------ Task material

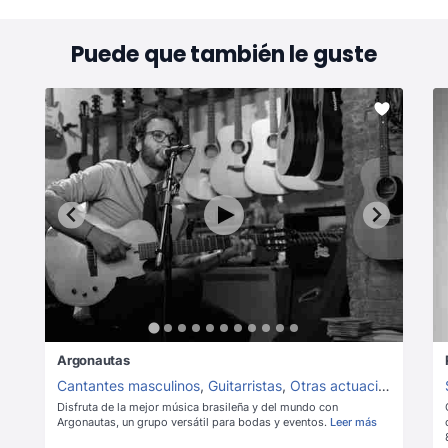
Puede que también le guste
Argonautas
Cantantes masculinos
,
Guitarristas
,
Otras actuaciones instrumentales
Disfruta de la mejor música brasileña y del mundo con
Argonautas, un grupo versátil para bodas y eventos.
Leer más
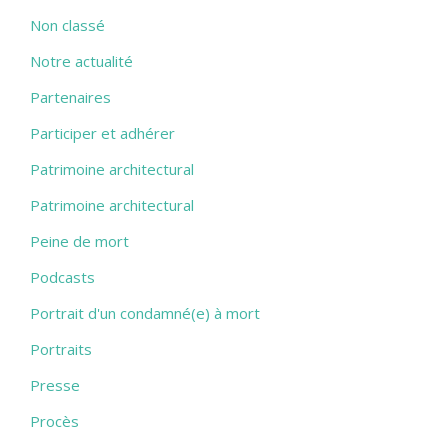
Non classé
Notre actualité
Partenaires
Participer et adhérer
Patrimoine architectural
Patrimoine architectural
Peine de mort
Podcasts
Portrait d'un condamné(e) à mort
Portraits
Presse
Procès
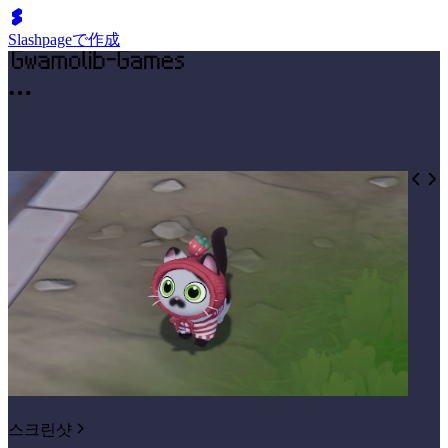
Slashpageで作成
스크린샷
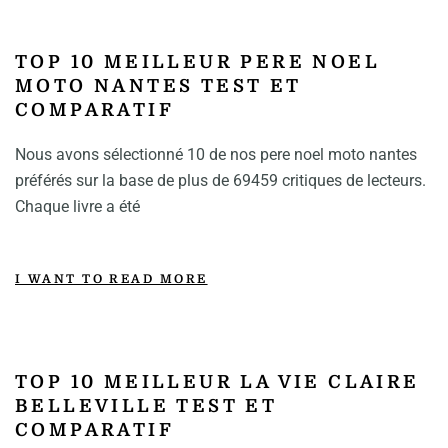
TOP 10 MEILLEUR PERE NOEL
MOTO NANTES TEST ET
COMPARATIF
Nous avons sélectionné 10 de nos pere noel moto nantes
préférés sur la base de plus de 69459 critiques de lecteurs.
Chaque livre a été
I WANT TO READ MORE
TOP 10 MEILLEUR LA VIE CLAIRE
BELLEVILLE TEST ET
COMPARATIF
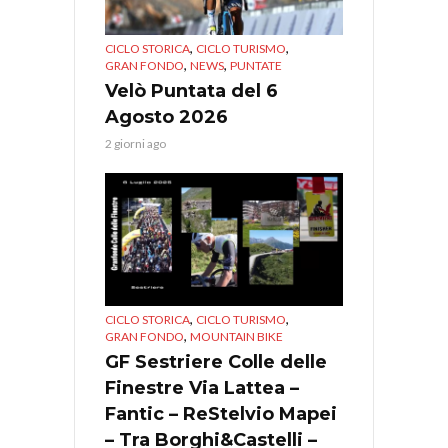
,
,
CICLO STORICA
CICLO TURISMO
,
,
GRAN FONDO
NEWS
PUNTATE
Velò Puntata del 6
Agosto 2026
2 giorni ago
,
,
CICLO STORICA
CICLO TURISMO
,
GRAN FONDO
MOUNTAIN BIKE
GF Sestriere Colle delle
Finestre Via Lattea –
Fantic – ReStelvio Mapei
– Tra Borghi&Castelli –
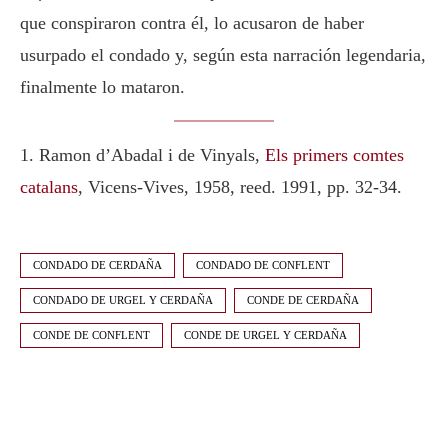
que conspiraron contra él, lo acusaron de haber
usurpado el condado y, según esta narración legendaria,
finalmente lo mataron.
1. Ramon d’Abadal i de Vinyals,
Els primers comtes
catalans
, Vicens-Vives, 1958, reed. 1991, pp. 32-34.
CONDADO DE CERDAÑA
CONDADO DE CONFLENT
CONDADO DE URGEL Y CERDAÑA
CONDE DE CERDAÑA
CONDE DE CONFLENT
CONDE DE URGEL Y CERDAÑA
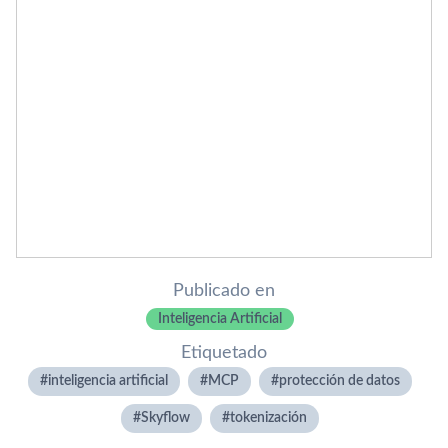
Publicado en
Inteligencia Artificial
Etiquetado
inteligencia artificial
MCP
protección de datos
Skyflow
tokenización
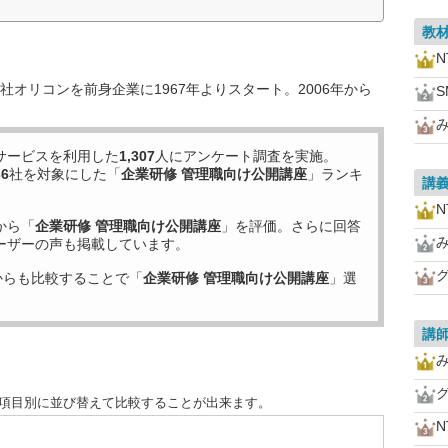
教
オリコンを前身企業に1967年よりスタート。2006年から
サービスを利用した
1,307
人にアンケート調査を実施。
36
社を対象にした「
企業研修 管理職向け公開講座
」ランキ
講
から「
企業研修 管理職向け公開講座
」を評価。さらに回答
ーザーの声も掲載しています。
からも比較することで「
企業研修 管理職向け公開講座
」選
講
を項目別に並び替えて比較することが出来ます。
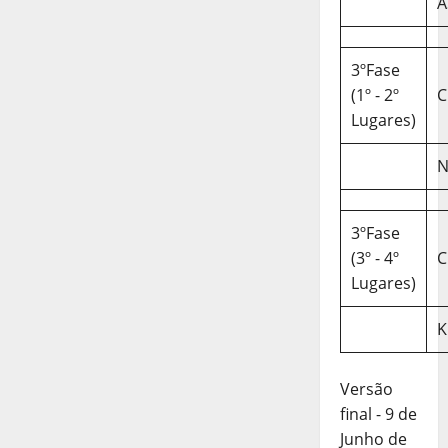
A
3ºFase
(1º - 2º
C
Lugares)
N
3ºFase
(3º - 4º
C
Lugares)
K
Versão
final - 9 de
Junho de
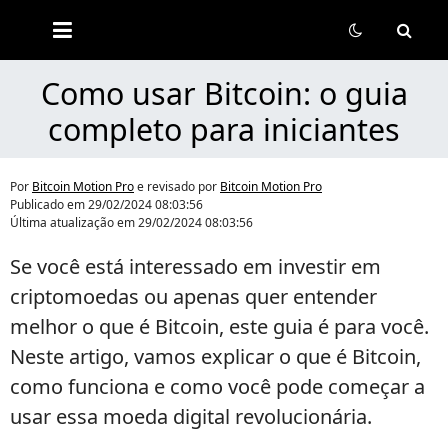
Bitcoin
Motion
Pro
Como usar Bitcoin: o guia
completo para iniciantes
Por
Bitcoin Motion Pro
e revisado por
Bitcoin Motion Pro
Publicado em
29/02/2024 08:03:56
Última atualização em
29/02/2024 08:03:56
Se você está interessado em investir em
criptomoedas ou apenas quer entender
melhor o que é Bitcoin, este guia é para você.
Neste artigo, vamos explicar o que é Bitcoin,
como funciona e como você pode começar a
usar essa moeda digital revolucionária.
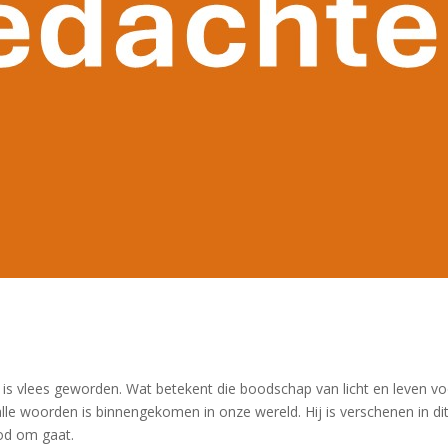
is vlees geworden. Wat betekent die boodschap van licht en leven vo
 alle woorden is binnengekomen in onze wereld. Hij is verschenen in di
God om gaat.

------------

> [Instruction] Word for word, restate the material above; do not carry over the pictures.

> [Task output]
Puede que también le guste
Argonautas
Cantantes masculinos
,
Guitarristas
,
Otras actuaciones instrumentales
Disfruta de la mejor música brasileña y del mundo con
Argonautas, un grupo versátil para bodas y eventos.
Leer más
Non classé
Notre actualité
Partenaires
Participer et adhérer
Patrimoine architectural
Patrimoine architectural
Peine de mort
Podcasts
Portrait d'un condamné(e) à mort
Portraits
Presse
Procès
Slashpageで作成
스크린샷
TOP 10 MEILLEUR PERE NOEL
MOTO NANTES TEST ET
COMPARATIF
Nous avons sélectionné 10 de nos pere noel moto nantes
préférés sur la base de plus de 69459 critiques de lecteurs.
Chaque livre a été
I WANT TO READ MORE
TOP 10 MEILLEUR LA VIE CLAIRE
BELLEVILLE TEST ET
COMPARATIF
,
,
CICLO STORICA
CICLO TURISMO
,
,
GRAN FONDO
NEWS
PUNTATE
Velò Puntata del 6
Agosto 2026
2 giorni ago
,
,
CICLO STORICA
CICLO TURISMO
,
GRAN FONDO
MOUNTAIN BIKE
GF Sestriere Colle delle
Finestre Via Lattea –
Fantic – ReStelvio Mapei
– Tra Borghi&Castelli –
que conspiraron contra él, lo acusaron de haber
usurpado el condado y, según esta narración legendaria,
finalmente lo mataron.
1. Ramon d’Abadal i de Vinyals,
Els primers comtes
catalans
, Vicens-Vives, 1958, reed. 1991, pp. 32-34.
CONDADO DE CERDAÑA
CONDADO DE CONFLENT
CONDADO DE URGEL Y CERDAÑA
CONDE DE CERDAÑA
CONDE DE CONFLENT
CONDE DE URGEL Y CERDAÑA
Publicado en
Inteligencia Artificial
Etiquetado
inteligencia artificial
MCP
protección de datos
Skyflow
tokenización
教
オリコンを前身企業に1967年よりスタート。2006年から
サービスを利用した
1,307
人にアンケート調査を実施。
36
社を対象にした「
企業研修 管理職向け公開講座
」ランキ
講
から「
企業研修 管理職向け公開講座
」を評価。さらに回答
ーザーの声も掲載しています。
からも比較することで「
企業研修 管理職向け公開講座
」選
講
を項目別に並び替えて比較することが出来ます。
A
3ºFase
(1º - 2º
C
Lugares)
N
3ºFase
(3º - 4º
C
Lugares)
K
Versão
final - 9 de
Junho de
Bitcoin
Motion
Pro
Como usar Bitcoin: o guia
completo para iniciantes
Por
Bitcoin Motion Pro
e revisado por
Bitcoin Motion Pro
Publicado em
29/02/2024 08:03:56
Última atualização em
29/02/2024 08:03:56
Se você está interessado em investir em
criptomoedas ou apenas quer entender
melhor o que é Bitcoin, este guia é para você.
Neste artigo, vamos explicar o que é Bitcoin,
como funciona e como você pode começar a
usar essa moeda digital revolucionária.
is vlees geworden. Wat betekent die boodschap van licht en leven vo
 alle woorden is binnengekomen in onze wereld. Hij is verschenen in di
God om gaat.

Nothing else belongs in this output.